For physics, its pretty similar, however it was nerfed hard in Crysis 2, and is much better in Crysis 1. For example, in Crysis 1 there were often tons of shacks made out of wood, metal and so on. Inside would be dozens of objects, also made out of wood, metal, etc. In older games, and even recent games (yes, you, BFBC2), if you detonated a few sticks of C4, the building would fall the same way every single time. However, in Cryengine, this is also calculated in real time. To be more technical:
Once a force is applied to an object at rest, it 'physicalized', or in other words, has physics enabled. So when the C4 goes off, the shock wave hits all the objects in the shack, as well as the metal plates and wood board making it up, and "physicalizes" them all, in real time. After that original impact, the trajectories, interactions, etc. are all done in real time. So if one board hits another, the direction of said board changes.
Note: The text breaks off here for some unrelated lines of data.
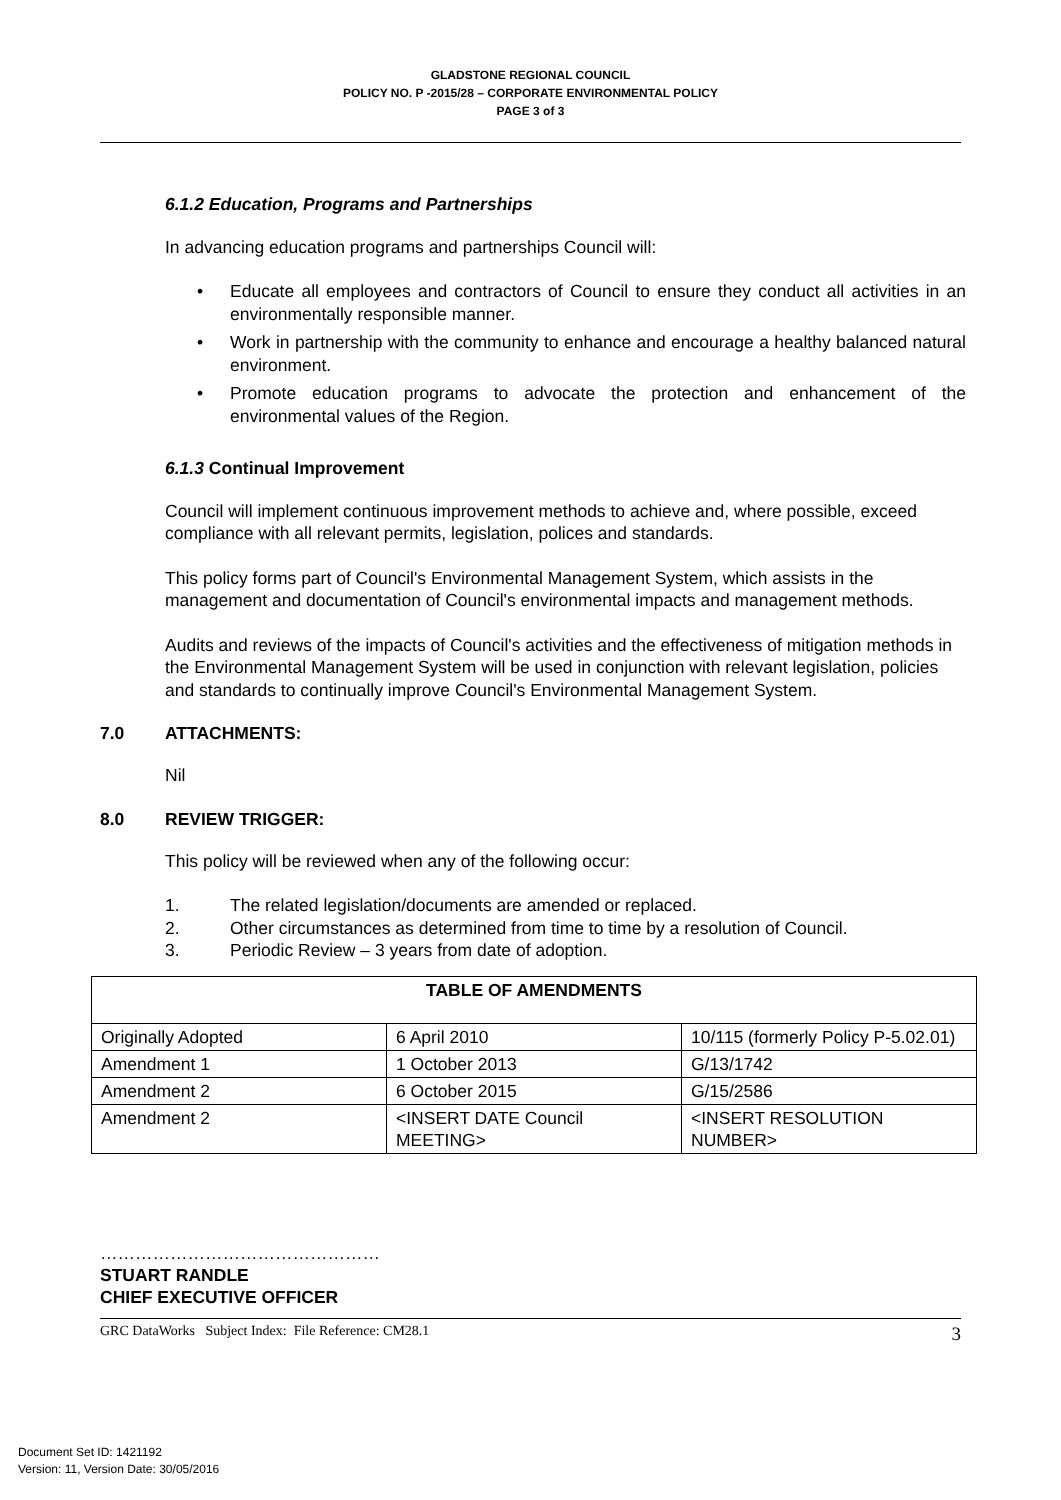GLADSTONE REGIONAL COUNCIL
POLICY NO. P -2015/28 – CORPORATE ENVIRONMENTAL POLICY
PAGE 3 of 3
6.1.2 Education, Programs and Partnerships
In advancing education programs and partnerships Council will:
• Educate all employees and contractors of Council to ensure they conduct all activities in an environmentally responsible manner.
• Work in partnership with the community to enhance and encourage a healthy balanced natural environment.
• Promote education programs to advocate the protection and enhancement of the environmental values of the Region.
6.1.3 Continual Improvement
Council will implement continuous improvement methods to achieve and, where possible, exceed compliance with all relevant permits, legislation, polices and standards.
This policy forms part of Council's Environmental Management System, which assists in the management and documentation of Council's environmental impacts and management methods.
Audits and reviews of the impacts of Council's activities and the effectiveness of mitigation methods in the Environmental Management System will be used in conjunction with relevant legislation, policies and standards to continually improve Council's Environmental Management System.
7.0 ATTACHMENTS:
Nil
8.0 REVIEW TRIGGER:
This policy will be reviewed when any of the following occur:
1. The related legislation/documents are amended or replaced.
2. Other circumstances as determined from time to time by a resolution of Council.
3. Periodic Review – 3 years from date of adoption.
| TABLE OF AMENDMENTS | | |
| --- | --- | --- |
| Originally Adopted | 6 April 2010 | 10/115 (formerly Policy P-5.02.01) |
| Amendment 1 | 1 October 2013 | G/13/1742 |
| Amendment 2 | 6 October 2015 | G/15/2586 |
| Amendment 2 | <INSERT DATE Council MEETING> | <INSERT RESOLUTION NUMBER> |
…………………………………………
STUART RANDLE
CHIEF EXECUTIVE OFFICER
GRC DataWorks Subject Index: File Reference: CM28.1 3
Document Set ID: 1421192
Version: 11, Version Date: 30/05/2016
This goes for the objects inside as well.
Lastly, and most importantly, this helps MASSIVELY with editing (or modding). In almost every engine out there, to test a map that you had just made, you would have to hit compile, then load up the actual game, then load your map, and then try it. In Cryengine, you simply press "ctrl+g", to enter game mode, right in the editor. When your in this mode, its just like being in game (well, RAM usage is a bit higher). However, to do this, NOTHING had to be compiled. There was no pre-calculations, or compilation, etc. You press the button and you're done.